If you feel you are a "nice guy" and you are never securing the woman you are pursing try this statement on for size.
It has nothing to do with how NICE you are, but EVERYTHING to do with your lack of confidence, how you are low-key scared of her, and how unaggressive you are towards the current situation going on between you two.I mean what human being in their own right conscious mind would want to be treated like shit over being treated well? She actually loves the nice qualities about you. She adores the fact that you’re respectful, thoughtful, intelligent, and have good conversation, but she can’t stand the fact that you are not contributing to the “chemistry” between you all.

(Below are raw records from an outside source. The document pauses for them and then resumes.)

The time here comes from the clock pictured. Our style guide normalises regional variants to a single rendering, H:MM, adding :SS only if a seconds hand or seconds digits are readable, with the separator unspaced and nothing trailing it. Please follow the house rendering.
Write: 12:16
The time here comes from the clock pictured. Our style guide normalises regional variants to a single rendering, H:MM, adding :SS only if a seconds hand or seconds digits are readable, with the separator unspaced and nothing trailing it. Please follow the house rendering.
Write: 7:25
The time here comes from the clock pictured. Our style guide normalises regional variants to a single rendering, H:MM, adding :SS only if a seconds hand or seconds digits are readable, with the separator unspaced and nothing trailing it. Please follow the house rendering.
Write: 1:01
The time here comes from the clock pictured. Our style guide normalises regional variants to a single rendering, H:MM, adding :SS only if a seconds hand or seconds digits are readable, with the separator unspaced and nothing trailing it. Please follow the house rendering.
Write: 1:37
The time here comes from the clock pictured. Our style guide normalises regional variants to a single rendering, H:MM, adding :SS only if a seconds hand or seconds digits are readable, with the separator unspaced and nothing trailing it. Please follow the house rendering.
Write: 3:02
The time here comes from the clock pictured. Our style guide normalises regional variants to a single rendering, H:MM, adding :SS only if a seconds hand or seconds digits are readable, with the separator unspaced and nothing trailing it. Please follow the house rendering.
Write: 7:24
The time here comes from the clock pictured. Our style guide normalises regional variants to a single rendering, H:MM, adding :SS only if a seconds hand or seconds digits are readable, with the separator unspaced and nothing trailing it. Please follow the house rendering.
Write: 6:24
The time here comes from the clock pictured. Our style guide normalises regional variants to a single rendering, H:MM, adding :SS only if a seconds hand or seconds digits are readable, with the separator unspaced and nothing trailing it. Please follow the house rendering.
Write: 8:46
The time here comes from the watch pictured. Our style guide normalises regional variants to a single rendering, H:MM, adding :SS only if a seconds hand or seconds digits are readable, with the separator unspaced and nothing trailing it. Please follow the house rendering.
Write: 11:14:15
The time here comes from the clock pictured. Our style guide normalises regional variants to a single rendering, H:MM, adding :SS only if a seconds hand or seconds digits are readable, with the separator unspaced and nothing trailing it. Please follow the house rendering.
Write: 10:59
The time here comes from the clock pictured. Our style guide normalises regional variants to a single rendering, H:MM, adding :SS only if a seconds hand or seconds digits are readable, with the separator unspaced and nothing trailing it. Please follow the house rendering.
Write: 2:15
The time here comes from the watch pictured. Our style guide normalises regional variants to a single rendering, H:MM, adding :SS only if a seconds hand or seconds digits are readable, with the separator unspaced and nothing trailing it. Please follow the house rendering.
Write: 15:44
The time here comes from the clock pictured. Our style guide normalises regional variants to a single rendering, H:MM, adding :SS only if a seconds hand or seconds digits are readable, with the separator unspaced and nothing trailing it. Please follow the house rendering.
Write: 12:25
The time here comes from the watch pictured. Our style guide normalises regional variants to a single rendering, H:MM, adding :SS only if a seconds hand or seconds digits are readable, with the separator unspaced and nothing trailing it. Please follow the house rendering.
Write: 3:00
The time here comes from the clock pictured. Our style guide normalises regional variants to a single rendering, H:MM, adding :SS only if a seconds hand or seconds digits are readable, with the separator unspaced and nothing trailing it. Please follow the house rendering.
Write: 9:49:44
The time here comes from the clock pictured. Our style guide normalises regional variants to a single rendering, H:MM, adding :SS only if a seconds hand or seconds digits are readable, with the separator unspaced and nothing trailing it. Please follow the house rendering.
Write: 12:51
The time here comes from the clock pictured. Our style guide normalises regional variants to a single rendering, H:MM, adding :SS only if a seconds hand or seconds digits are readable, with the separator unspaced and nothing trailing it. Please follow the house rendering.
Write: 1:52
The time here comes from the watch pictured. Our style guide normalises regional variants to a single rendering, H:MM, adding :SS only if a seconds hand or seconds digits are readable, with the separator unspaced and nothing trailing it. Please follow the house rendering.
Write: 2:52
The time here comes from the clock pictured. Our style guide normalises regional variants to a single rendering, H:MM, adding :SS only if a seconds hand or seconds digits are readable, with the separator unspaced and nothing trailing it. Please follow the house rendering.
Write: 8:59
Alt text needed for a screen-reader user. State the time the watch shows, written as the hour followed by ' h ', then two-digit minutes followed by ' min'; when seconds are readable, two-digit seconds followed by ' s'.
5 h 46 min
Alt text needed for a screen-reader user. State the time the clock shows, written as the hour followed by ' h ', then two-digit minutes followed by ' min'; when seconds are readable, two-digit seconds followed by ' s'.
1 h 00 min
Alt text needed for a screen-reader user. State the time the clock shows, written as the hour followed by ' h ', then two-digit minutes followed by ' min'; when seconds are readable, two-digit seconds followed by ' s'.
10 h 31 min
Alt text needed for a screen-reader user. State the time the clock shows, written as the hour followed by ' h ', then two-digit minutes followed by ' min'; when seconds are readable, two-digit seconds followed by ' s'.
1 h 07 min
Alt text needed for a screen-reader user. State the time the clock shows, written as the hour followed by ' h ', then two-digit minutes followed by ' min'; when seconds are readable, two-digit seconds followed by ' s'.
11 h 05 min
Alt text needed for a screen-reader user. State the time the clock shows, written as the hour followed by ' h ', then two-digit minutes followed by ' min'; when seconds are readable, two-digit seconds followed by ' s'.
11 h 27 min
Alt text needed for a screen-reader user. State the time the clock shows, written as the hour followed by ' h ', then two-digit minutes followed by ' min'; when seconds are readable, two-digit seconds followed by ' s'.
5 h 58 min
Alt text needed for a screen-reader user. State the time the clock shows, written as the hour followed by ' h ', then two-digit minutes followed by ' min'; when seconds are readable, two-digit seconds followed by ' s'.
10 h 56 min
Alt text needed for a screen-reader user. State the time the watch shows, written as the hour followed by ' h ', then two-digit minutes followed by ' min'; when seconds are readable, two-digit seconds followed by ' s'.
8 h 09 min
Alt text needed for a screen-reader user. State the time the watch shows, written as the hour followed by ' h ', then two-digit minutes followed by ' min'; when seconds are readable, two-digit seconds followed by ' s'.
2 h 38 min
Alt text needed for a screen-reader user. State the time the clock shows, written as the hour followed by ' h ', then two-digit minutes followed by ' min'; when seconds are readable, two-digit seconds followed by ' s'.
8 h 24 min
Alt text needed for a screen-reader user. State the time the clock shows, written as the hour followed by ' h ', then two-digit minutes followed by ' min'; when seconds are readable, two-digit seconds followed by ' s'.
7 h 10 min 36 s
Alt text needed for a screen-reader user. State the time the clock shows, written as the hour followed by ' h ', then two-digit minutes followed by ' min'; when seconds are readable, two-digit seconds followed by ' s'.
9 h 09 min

Because you are lacking confidence, you are low-key scared of her, and you are unaggressive you are failing. Women love to feel purused and wanted. Men are hunters, they are supposed to “hunt for” and actively pursue a woman they are interested in. When I think back on men who didn’t quite make the cut, they didn’t make the cut for the following:
- You are too scared to flirt: Yes, in your desire to show her what a gentleman you are, you forget to compliment her, say flirtatious things to her that make her blush and giggle and tell her friends. You are doing nothing to make her see you in a sexual light or as a man she wants to be in a relationship with. #FRIENDZONE
- You are too scared to touch her: Once again, in your quest to not offend her, you fail to brush her hair out of her face while she is talking, slide a hand on her leg at the movie theater, put your arm around her while you are cuddled on the sofa, or pull her close to you when you are at a crowded bar. You are so scared of her that you take date after date, week after week, to decide to kiss her and to do so passionately. You are oblivious to hints she throws that she wants you to do all of these things. #FRIENDZONE
- You are too scared to compliment her: You are well aware that she looks amazing in the fitted dress she is wearing on your dinner date. It hugs her curves just right, but instead of telling her, “Baby you in that dress is amazing,” you opt for a more “friendly” compliment such as “I like that color on you.” #FRIENDZONE
- You are too scared to wear the pants: You want her to have fun so instead of actively taking roles in planning dates, you always respond with “what do you want to do? Where do you want to go? What day is best for you?” Just be a man. Already have a plan in your head of what you would like to do to spend time with her. Just call her to make sure this plan fits into her schedule. It’s okay to ask for suggestions, but you should already have the plan together in your head for the most part #FRIENDZONE
See the problem is, while you are doing all the above, failing to make her see you as a confident man, you are getting friend zoned. Reasons you are getting friend zoned:
- You are confusing as fuck. Sure you call and text her everyday, but she isn’t sure what you want to happen with your situation with her.
- It’s boring. Once again, all women want to feel pursued and desired. You aren’t doing that so she begins to see you as one of her home girls…with a pair of testicles.
- While you are taking forever to grow hair on your chest, a more confident man has scooped in on the female you are interested in. She is now comparing you two thinking to herself about how nice you are but how much more feminine the new guy makes her feel simply by being more confident.